The enhanced expression of αB-crystallin in HNSCC may have a negative effect on the prognosis of the patient. We have recently found that αB-crystallin expression is associated with distant metastases formation in HNSCC patients . This association might relate to the chaperone function of αB-crystallin in mediating folding and secretion of VEGF. αB-crystallin is able to bind misfolded vascular endothelial growth factor (VEGF), leading to enhanced VEGF secretion [50, 51]. VEGF is specifically upregulated by hypoxia-inducible factor 1 (HIF1) and is important for tumor vascularization.
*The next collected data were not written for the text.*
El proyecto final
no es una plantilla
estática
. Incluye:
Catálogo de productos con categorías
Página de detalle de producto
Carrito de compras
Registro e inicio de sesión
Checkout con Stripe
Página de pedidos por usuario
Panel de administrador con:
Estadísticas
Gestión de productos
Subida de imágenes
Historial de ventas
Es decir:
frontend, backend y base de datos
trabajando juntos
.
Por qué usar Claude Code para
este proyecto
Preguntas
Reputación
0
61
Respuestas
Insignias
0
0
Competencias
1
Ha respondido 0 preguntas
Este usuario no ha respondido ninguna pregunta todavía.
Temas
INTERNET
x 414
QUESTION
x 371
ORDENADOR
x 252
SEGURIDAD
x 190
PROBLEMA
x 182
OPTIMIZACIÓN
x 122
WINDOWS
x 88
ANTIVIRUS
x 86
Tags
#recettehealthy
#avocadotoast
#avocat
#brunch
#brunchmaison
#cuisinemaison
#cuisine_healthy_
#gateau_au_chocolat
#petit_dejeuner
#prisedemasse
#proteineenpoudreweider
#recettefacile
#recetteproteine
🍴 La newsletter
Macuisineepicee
VEGF induction is thus a mechanism to alleviate hypoxic circumstances [52, 53]. Cycling hypoxia-induced VEGF expression has been shown to increase pulmonary metastasis formation in mice . Since αB-crystallin can increase hypoxic cell survival and can help in the (re)folding of hypoxia-induced VEGF expression, αB-crystallin expression could ultimately increase the risk of hypoxic tumors to become metastasis-prone . Furthermore, by increasing hypoxic cell survival αB-crystallin may also decrease the sensitivity of a tumor to cancer treatments, such as radiation or other cancer treatments, as shown by the effect of αB-crystallin on tumor necrosis factor-related apoptosis-inducing ligand (TRAIL) as well as cisplatin-induced apoptosis in human ovarian cancer cells . Because of its potential to interfere with anti-tumor therapies, αB-crystallin might be a promising target for anti-cancer treatment.